Dalam keadaan normal fasilitas antar bank tersebut di atas merupakan suatu kebiasaan yang selalu dilakukan dalam dunia perbankan. Akan tetapi memang suatu yang mengejutkan bahwa pada waktu kepercayaan hilang, fasilitas ini juga langsung hilang. Tidak hanya itu, bank-bank koresponden selsain menghentikan fasilitas ini juga meminta semua yang masih terhutang dilunasi. Ini semua merupakan tambahan beban pada perbankan yang sudah sangat berat karena kurs rupiah yang terus terpuruk sedangkan pengembalian pinjaman tersendat-sendat karena sektor riil yang tertekan pula. Dalam keadaan normal, tidak masuk akal ada otorita yang bersedia menerapkan suatu blanket guarantee. Ini perlu diingat dalam membahas fasilitas BLBI kepada perbankan yang menjadi menumpuk sangat besar, terjadinya adalah karena keadaan yang tidak normal, krisis hilangnya kepercayaan terhadap perbankan.

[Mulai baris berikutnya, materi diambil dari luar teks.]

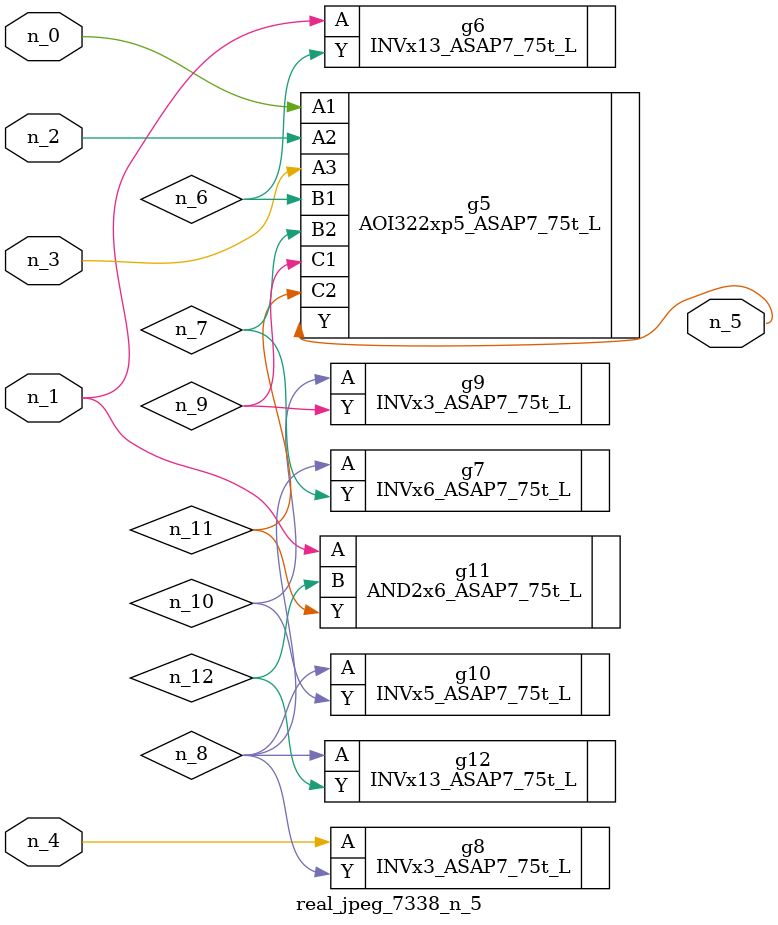
<source format=v>
module real_jpeg_7338_n_5 (n_4, n_0, n_1, n_2, n_3, n_5);

input n_4;
input n_0;
input n_1;
input n_2;
input n_3;

output n_5;

wire n_12;
wire n_8;
wire n_11;
wire n_6;
wire n_7;
wire n_10;
wire n_9;

AOI322xp5_ASAP7_75t_L g5 ( 
.A1(n_0),
.A2(n_2),
.A3(n_3),
.B1(n_6),
.B2(n_7),
.C1(n_9),
.C2(n_11),
.Y(n_5)
);

INVx13_ASAP7_75t_L g6 ( 
.A(n_1),
.Y(n_6)
);

AND2x6_ASAP7_75t_L g11 ( 
.A(n_1),
.B(n_12),
.Y(n_11)
);

INVx3_ASAP7_75t_L g8 ( 
.A(n_4),
.Y(n_8)
);

INVx6_ASAP7_75t_L g7 ( 
.A(n_8),
.Y(n_7)
);

INVx5_ASAP7_75t_L g10 ( 
.A(n_8),
.Y(n_10)
);

INVx13_ASAP7_75t_L g12 ( 
.A(n_8),
.Y(n_12)
);

INVx3_ASAP7_75t_L g9 ( 
.A(n_10),
.Y(n_9)
);


endmodule
</source>
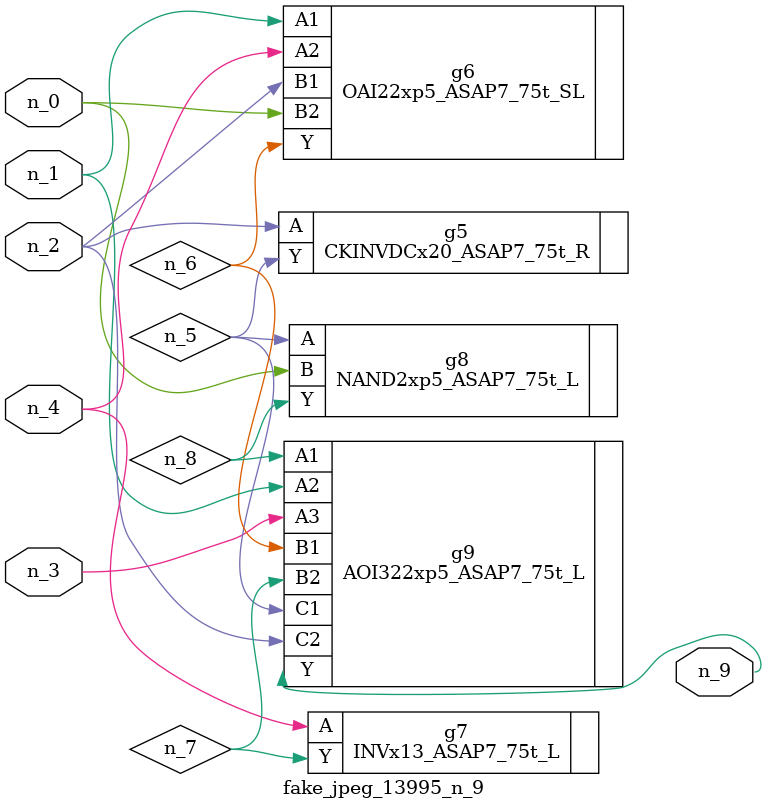
<source format=v>
module fake_jpeg_13995_n_9 (n_3, n_2, n_1, n_0, n_4, n_9);

input n_3;
input n_2;
input n_1;
input n_0;
input n_4;

output n_9;

wire n_8;
wire n_6;
wire n_5;
wire n_7;

CKINVDCx20_ASAP7_75t_R g5 ( 
.A(n_2),
.Y(n_5)
);

OAI22xp5_ASAP7_75t_SL g6 ( 
.A1(n_1),
.A2(n_4),
.B1(n_2),
.B2(n_0),
.Y(n_6)
);

INVx13_ASAP7_75t_L g7 ( 
.A(n_4),
.Y(n_7)
);

NAND2xp5_ASAP7_75t_L g8 ( 
.A(n_5),
.B(n_0),
.Y(n_8)
);

AOI322xp5_ASAP7_75t_L g9 ( 
.A1(n_8),
.A2(n_1),
.A3(n_3),
.B1(n_6),
.B2(n_7),
.C1(n_5),
.C2(n_2),
.Y(n_9)
);


endmodule
</source>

Perlu pula dicatat di sini bahwa dalam proses ini kebanyakan pelaku ekonomi lebih mendasarkan keputusannya pada persepsi yang tidak selalu sama dengan substansi atau kenyataan sebenarnya. Dalam beberapa hal substansinya lebih buruk dari persepsi yang dipegang pelaku ekonomi atau sebaliknya. Misalnya dalam proses penyelamatan dana, pemilik dana memindahkan dananya dari bank yang dianggap kurang memberikan jaminan ke yang dianggap lebih bisa memberikan jaminan, dari instrumen yang dianggap kurang dapat memberikan keamanan kepada yang dianggap lebih aman. Apakah perkiraan atau anggapan ini benar, belum tentu. Misanya kenyataan bahwa akhirnya semua bank dijamin setelah adanya 'blanket guarantee', kan sebenarnya perkiraan bahwa bank yang satu lebih aman dari yang lain tidak benar. Demikian pula bahwa menyimpan dana pada bank-bank Pemerintah dianggap lebih aman dari swasta, basisnya bukan dari kondisi kesehatannya yang lebih baik seperti jelas nampak setelah pengumuman BI April 1999 yang menunjukkan bahwa kondisi bank-bank pemerintah.